Falo e me movimento no palco se convicção. Não presto atenção nas deixas
de Jango. Isto é: não digo nem faço no momento exato as coisas que em
geral uma boa esposa diz e faz. (2005, p.10)
Ao ler este trecho percebe-se que a personagem sofre por não ser feliz com seu
parceiro, casou-se, porém não o amava, “quando estou na cama com meu marido e ele me
abraça e acaricia com gestos que dizem claro de sua intenção, sinto algo difícil de descrever:
pânico misturado com repugnância” (VERISSIMO, 2005, p. 15). Sílvia mostra que Jango
vive um “amor” a terra do Angico, onde vivem, acima do carinho que imprime por ela, como
mostra a citação a seguir:
Suponhamos que essa terra, esta cidade, esta querência seja uma
mulher...Pois bem. O Jango casou-se legitimamente com ela, ama a esposa
com um amor arraigado, calmo e seguro de si mesmo. Não tem olhos para as
outras mulheres, por mais bela que sejam. Seus erros como marido são mais
de omissão que de comissão. (2005, p. 30)
Não obstante a esses conflitos, a personagem ainda se sente mais frustrada e triste
quando perde seu bebê “nossa vida não ia lá muito bem. Piorou consideravelmente em 1940,
quando perdia criança no terceiro mês de gravidez. Acho que Jango nunca ficou
completamente convencido de que eu não tive nenhuma culpa desse insucesso.”
(VERISSIMO, 2005, p. 86).
E é a partir desse conflito amoroso dentro de si, de modo que não consegue esquecer
o cunhado e nem amar e satisfazer seu marido “não creio que eu satisfaça Jango de maneira
completa, pois nesses minutos de contato carnal permaneço numa espécie de estado
cataléptico” (VERISSIMO, 2005, p. 16), que Sílvia tenta buscar em Deus uma saída, então
procura Irmão Toríbio, filho do major Toríbio Cambará, padre e amigo da família que
incentiva a personagem realizar uma reflexão e descobrir que todas as pessoas podem
decepcionar menos Deus “Não compreendes ainda que o único pai que jamais te abandonará e
jamais de decepcionará é Deus?” (VERISSIMO, 2005, p. 54).
Considerações Finais
Partindo da análise do diário que contém cinquenta e duas datas, as quais relatam os
anos de 1941 a 1945, Erico Verissimo utiliza o recurso do uso do diário como solução
narrativa e da “lembrança”, para descrever uma história ficcional com teor real demonstrando
a aproximação do literário com a história, que pode ser entendido, Segundo Compagnom,
como uma abordagem histórica, ou seja, o texto como documento.

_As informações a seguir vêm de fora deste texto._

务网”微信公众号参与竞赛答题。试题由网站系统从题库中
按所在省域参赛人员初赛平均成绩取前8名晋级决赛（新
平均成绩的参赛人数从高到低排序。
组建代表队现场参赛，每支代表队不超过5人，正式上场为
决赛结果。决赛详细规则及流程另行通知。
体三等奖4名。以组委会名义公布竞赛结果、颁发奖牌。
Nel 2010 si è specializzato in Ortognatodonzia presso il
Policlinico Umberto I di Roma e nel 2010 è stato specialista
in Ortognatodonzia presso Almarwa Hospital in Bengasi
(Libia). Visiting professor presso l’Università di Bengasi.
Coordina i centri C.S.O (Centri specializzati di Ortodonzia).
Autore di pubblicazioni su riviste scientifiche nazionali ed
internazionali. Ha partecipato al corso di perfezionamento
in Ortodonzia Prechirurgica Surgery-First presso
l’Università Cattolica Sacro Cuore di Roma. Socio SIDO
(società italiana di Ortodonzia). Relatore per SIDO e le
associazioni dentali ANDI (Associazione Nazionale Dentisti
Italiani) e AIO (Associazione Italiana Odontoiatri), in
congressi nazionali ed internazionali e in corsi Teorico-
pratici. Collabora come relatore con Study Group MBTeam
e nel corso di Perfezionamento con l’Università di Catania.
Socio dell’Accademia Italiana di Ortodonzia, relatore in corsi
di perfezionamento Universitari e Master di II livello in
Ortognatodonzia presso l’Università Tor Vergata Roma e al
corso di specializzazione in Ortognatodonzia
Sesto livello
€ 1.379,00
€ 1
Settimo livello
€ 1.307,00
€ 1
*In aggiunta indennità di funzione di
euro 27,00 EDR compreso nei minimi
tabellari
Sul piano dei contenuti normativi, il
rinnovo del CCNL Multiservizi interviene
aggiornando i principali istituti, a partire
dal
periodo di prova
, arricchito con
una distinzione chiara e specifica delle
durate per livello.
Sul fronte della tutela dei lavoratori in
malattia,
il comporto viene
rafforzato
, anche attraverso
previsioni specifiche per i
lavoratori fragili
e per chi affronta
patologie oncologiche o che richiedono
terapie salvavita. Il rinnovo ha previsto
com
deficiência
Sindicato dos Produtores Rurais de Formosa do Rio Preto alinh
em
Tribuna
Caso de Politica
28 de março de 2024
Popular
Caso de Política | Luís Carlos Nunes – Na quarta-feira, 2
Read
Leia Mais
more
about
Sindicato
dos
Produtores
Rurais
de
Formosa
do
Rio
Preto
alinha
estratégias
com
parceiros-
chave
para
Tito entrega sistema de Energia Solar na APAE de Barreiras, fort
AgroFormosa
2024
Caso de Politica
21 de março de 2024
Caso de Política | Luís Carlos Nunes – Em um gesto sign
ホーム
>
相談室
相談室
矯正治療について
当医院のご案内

Seguindo esse pensamento para “comprovar” a relação das duas disciplinas mencionase o crítico Durval Muniz de Albuquerque Júnior, o qual declara haver uma correlação entre
as duas disciplinas, não sendo necessário separar uma da outra, ao contrário, é preciso pensar
uma com a outra, que a justaposição das disciplinas é viável nos textos literários e necessária
para que haja um maior entendimento do conteúdo.
Também é sabido, conforme afirma Aijaz Ahamad, uma descrição de um fato jamais é
ideológico ou cognitivamente neutro há uma contenção do vivido com o narrado, de modo
que fatos da vida do autor pôde ter influenciado em seus textos, visto que ele viveu no mesmo
período histórico dos fatos citados na obra aqui estudada. E como o diário é um meio de
preservar a experiência pessoal de um “eu” possibilitando evitar a perda do passado faz desse
gênero um instrumento que permite resgatar, a qualquer momento, um fato vivido pelo
narrador.
E ainda é entendido que “a imagem, ou história do imaginário, permite tratar os
documentos literários e artísticos como plenamente históricos, sob condição de ser respeitada
sua especificidade”. (LE GOFF, 2003, p. 00).